Dataset entries
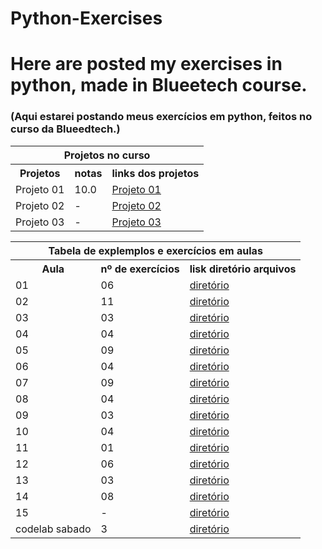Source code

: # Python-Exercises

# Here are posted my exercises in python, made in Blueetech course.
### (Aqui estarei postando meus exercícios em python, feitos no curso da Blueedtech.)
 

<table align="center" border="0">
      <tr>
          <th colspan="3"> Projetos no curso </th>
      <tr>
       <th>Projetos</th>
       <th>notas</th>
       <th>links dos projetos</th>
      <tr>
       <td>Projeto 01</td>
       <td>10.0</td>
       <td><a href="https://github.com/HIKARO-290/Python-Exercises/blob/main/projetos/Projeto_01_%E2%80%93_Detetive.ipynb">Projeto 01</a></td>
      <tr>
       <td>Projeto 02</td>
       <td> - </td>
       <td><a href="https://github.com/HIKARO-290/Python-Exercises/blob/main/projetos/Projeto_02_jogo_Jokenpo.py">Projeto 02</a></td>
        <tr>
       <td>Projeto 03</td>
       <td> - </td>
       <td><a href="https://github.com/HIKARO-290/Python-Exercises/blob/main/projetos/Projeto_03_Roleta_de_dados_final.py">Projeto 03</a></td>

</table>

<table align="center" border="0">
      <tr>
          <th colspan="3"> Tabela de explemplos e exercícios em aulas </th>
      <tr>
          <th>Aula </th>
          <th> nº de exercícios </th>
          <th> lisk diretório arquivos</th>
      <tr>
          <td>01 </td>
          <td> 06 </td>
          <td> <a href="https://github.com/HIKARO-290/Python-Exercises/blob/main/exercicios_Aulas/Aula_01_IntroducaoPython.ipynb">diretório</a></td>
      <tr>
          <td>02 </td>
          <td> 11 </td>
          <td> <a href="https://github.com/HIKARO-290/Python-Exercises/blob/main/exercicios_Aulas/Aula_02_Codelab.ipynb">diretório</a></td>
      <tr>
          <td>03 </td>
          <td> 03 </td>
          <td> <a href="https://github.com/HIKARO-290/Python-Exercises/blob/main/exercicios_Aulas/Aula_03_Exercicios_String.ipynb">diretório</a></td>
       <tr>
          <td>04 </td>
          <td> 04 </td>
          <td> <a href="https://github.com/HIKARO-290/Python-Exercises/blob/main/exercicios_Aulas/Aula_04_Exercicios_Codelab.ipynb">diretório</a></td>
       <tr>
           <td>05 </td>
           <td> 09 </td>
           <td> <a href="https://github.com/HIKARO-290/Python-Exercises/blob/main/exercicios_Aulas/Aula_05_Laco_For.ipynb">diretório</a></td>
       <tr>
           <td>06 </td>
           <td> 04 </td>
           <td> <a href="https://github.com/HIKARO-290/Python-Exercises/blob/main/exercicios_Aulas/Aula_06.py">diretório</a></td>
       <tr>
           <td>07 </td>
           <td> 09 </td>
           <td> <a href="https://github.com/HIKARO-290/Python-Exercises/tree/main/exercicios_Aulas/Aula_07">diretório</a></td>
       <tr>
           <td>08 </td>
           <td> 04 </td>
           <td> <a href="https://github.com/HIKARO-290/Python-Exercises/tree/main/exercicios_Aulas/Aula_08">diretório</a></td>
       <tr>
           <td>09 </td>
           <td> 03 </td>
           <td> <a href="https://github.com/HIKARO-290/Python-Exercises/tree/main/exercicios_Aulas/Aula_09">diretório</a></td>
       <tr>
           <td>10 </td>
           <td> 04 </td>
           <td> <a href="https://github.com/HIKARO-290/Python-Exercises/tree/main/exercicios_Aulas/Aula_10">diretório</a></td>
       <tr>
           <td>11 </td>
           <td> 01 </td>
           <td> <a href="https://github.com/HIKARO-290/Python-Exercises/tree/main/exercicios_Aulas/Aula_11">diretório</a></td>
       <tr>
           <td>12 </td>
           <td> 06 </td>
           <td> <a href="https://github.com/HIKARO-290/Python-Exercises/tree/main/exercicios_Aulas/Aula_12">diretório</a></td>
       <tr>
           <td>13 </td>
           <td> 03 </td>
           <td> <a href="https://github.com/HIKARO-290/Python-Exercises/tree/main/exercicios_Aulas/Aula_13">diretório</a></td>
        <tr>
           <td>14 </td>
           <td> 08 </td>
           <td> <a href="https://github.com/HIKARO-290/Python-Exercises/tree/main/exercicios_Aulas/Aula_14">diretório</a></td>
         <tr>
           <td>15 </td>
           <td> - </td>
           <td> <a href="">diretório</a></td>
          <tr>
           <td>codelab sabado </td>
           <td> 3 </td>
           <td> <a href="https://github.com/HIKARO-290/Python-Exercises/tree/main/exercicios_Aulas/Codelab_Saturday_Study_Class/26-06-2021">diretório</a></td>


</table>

...

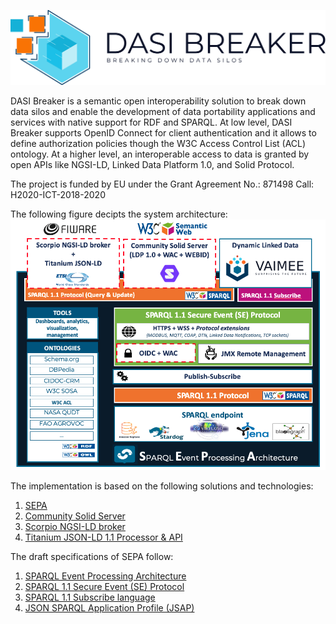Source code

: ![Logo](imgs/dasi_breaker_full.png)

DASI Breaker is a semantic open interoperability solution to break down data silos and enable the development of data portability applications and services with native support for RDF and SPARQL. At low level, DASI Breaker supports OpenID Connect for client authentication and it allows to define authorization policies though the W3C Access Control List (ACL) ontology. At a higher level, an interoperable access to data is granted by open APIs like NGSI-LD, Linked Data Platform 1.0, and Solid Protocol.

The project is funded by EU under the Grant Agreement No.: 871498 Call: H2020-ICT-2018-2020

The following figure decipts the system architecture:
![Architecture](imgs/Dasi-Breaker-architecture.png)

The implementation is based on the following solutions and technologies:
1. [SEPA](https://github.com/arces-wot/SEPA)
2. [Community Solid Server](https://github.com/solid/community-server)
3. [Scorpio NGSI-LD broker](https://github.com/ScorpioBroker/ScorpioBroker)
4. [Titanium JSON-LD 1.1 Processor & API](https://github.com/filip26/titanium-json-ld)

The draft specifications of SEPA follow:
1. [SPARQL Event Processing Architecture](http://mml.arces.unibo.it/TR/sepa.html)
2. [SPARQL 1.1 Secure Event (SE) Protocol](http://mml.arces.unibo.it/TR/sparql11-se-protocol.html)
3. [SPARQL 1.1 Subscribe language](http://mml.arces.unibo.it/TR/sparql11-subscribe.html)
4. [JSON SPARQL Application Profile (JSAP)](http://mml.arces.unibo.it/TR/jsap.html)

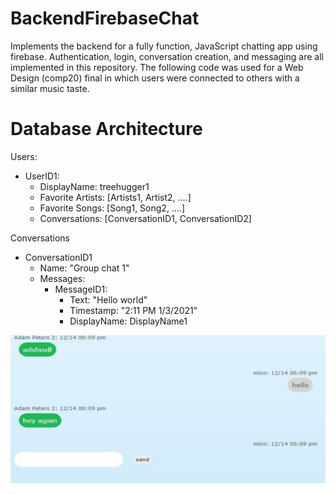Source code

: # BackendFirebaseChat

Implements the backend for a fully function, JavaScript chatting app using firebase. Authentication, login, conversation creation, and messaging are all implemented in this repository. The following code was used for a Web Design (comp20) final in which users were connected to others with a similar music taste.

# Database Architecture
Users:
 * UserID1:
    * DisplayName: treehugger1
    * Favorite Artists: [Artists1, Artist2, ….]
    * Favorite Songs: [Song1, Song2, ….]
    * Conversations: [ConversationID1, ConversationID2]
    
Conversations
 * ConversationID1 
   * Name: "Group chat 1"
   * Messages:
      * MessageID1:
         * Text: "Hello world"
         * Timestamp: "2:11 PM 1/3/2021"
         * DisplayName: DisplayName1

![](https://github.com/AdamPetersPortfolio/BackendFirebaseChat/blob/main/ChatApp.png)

**Written task**. Could you copy every line from the records that mentions the word "colspan"?

**Exercise output**.
          <th colspan="3"> Projetos no curso </th>
          <th colspan="3"> Tabela de explemplos e exercícios em aulas </th>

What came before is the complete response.